Mismatch between uniform increase in cardiac glucose uptake and regional contractile dysfunction in pacing-induced heart failure

Abstract

Increased glucose utilization and regional differences in contractile function are well-known alterations of the failing heart and play an important pathophysiological role. We tested whether, similar to functional derangement, changes in glucose uptake develop following a regional pattern. Heart failure was induced in 13 chronically instrumented minipigs by pacing the left ventricular (LV) free wall at 180 beats/min for 3 wk. Regional changes in contractile function and stress were assessed by magnetic resonance imaging, whereas regional flow and glucose uptake were measured by positron emission tomography utilizing, respectively, the radiotracers [13N]ammonia and 18F-deoxyglucose.
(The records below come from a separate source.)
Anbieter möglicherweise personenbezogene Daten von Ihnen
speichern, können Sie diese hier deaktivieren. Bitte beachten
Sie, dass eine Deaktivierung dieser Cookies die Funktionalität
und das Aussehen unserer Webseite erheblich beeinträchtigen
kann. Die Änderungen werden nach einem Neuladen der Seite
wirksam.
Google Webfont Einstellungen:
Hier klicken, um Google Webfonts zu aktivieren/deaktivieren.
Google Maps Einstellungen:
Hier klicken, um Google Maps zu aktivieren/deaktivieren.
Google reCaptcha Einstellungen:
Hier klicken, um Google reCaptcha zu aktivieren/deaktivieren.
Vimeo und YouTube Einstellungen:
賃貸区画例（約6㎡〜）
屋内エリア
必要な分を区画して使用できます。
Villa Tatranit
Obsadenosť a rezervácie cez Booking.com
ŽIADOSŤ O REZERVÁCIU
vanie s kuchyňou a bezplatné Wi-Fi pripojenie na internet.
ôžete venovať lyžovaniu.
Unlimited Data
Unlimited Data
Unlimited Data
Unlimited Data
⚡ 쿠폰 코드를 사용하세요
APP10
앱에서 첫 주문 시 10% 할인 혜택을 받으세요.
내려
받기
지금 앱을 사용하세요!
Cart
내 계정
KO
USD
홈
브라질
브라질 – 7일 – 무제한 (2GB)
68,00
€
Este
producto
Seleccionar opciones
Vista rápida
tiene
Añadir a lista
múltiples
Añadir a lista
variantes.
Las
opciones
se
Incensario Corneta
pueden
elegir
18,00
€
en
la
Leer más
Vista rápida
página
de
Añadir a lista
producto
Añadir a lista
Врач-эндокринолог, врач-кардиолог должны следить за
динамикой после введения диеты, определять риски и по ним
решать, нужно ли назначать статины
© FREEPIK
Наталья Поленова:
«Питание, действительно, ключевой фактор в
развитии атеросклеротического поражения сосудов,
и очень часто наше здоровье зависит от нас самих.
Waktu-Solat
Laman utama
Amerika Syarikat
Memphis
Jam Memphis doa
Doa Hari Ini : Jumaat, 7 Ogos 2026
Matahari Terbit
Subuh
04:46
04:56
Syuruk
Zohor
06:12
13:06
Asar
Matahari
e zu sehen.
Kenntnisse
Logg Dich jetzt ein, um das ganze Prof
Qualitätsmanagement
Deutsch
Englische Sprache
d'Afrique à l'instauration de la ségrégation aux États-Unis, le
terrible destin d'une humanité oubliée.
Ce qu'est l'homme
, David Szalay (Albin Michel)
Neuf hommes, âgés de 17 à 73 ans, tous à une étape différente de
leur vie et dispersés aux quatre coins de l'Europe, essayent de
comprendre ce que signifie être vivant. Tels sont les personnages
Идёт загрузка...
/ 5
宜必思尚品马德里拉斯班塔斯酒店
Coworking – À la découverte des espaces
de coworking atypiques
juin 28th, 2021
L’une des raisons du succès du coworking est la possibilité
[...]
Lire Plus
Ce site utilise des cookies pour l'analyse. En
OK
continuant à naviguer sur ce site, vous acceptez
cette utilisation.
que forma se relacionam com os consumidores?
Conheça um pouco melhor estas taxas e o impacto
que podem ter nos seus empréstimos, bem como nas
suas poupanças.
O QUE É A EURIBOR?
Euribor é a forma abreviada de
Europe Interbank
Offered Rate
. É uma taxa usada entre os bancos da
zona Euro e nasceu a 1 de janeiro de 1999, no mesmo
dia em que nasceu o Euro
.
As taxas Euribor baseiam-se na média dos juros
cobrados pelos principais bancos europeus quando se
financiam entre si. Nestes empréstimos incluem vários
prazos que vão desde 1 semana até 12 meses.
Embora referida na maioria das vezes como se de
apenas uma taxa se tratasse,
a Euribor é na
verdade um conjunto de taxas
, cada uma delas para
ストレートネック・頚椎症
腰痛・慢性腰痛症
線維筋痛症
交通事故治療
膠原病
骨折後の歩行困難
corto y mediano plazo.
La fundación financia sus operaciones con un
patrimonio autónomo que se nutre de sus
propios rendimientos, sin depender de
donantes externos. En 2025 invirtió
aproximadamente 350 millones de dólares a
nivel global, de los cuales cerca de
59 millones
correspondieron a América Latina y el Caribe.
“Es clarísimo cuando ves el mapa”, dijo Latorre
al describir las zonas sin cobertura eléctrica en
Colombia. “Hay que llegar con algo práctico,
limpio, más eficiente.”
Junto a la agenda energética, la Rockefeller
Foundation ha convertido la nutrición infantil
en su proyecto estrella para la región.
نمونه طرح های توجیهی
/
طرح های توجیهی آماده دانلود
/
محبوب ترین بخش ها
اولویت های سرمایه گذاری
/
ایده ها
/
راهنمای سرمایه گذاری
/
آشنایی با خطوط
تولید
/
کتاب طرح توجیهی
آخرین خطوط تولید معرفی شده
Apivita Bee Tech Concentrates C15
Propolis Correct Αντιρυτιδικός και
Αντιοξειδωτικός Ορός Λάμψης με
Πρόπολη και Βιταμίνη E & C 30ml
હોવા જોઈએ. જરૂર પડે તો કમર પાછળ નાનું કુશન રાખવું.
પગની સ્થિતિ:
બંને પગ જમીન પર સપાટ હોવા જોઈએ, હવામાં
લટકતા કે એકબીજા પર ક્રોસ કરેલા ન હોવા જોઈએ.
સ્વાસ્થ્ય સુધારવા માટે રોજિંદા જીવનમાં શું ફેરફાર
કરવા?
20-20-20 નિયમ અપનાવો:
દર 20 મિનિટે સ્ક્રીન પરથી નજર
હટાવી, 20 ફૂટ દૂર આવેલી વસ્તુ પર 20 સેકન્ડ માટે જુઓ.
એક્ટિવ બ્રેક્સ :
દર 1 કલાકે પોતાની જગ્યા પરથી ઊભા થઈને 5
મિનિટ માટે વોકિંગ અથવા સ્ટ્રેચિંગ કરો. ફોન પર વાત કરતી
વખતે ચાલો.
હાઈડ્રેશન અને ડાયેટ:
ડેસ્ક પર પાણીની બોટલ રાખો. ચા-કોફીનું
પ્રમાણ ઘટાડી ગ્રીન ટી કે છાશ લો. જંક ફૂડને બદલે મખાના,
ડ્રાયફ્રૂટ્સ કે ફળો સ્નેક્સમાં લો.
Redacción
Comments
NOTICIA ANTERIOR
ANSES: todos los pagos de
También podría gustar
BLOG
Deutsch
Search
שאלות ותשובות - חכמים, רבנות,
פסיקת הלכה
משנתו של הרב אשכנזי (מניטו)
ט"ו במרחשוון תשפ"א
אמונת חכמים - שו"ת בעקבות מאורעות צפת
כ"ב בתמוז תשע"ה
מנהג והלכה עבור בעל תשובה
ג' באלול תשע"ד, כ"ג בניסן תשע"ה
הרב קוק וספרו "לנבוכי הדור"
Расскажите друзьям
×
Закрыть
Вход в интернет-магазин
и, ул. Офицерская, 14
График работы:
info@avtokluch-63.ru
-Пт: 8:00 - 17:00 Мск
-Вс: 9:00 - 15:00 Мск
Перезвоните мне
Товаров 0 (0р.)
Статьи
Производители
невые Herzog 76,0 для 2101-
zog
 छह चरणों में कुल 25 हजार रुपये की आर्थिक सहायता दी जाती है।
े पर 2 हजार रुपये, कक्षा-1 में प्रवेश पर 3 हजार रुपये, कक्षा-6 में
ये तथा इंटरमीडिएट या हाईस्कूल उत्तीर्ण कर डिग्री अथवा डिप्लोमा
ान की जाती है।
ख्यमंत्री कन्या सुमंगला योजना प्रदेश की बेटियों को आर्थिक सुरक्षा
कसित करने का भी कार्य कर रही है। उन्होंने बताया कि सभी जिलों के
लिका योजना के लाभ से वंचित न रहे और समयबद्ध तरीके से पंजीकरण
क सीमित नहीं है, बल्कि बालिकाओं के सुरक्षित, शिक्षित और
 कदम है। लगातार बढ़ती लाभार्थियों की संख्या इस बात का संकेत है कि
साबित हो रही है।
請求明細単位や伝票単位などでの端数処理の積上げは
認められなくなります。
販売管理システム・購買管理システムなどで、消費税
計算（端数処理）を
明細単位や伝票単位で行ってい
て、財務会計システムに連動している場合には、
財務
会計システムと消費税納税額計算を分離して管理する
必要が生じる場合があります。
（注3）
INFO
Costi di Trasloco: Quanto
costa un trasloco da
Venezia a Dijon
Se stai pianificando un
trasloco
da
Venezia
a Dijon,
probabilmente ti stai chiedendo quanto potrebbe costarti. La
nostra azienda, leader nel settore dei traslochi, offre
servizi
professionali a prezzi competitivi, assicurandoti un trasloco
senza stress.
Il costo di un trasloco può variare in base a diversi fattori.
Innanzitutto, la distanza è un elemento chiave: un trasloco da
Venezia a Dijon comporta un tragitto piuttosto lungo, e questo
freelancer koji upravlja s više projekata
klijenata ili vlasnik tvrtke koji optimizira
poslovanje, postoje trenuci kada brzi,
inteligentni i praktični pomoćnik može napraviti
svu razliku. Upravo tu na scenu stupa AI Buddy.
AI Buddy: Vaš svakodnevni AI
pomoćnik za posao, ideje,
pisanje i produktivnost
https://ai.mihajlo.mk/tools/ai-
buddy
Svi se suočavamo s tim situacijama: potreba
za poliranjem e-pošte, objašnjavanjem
In heart failure, LV end-diastolic pressure was 20 ± 4 mmHg, and ejection fraction was 35 ± 4% (all P < 0.05 vs. control). Sustained pacing-induced dyssynchronous LV activation caused a more pronounced decrease in LV systolic thickening (7.45 ± 3.42 vs. 30.62 ± 8.73%, P < 0.05) and circumferential shortening (−4.62 ± 1.0 vs. −7.33 ± 1.2%, P < 0.05) in the anterior/anterior-lateral region (pacing site) compared with the inferoseptal region (opposite site). Conversely, flow was reduced significantly by ∼32% compared with control and was lower in the opposite site region. Despite these nonhomogeneous alterations, regional end-systolic wall stress was uniformly increased by 60% in the failing LV. Similar to wall stress, glucose uptake markedly increased vs. control (0.24 ± 0.004 vs. 0.07 ± 0.01 μmol·min−1·g−1, P < 0.05), with no significant regional differences. In conclusion, high-frequency pacing of the LV free wall causes a dyssynchronous pattern of contraction that leads to progressive cardiac failure with a marked mismatch between increased glucose uptake and regional contractile dysfunction.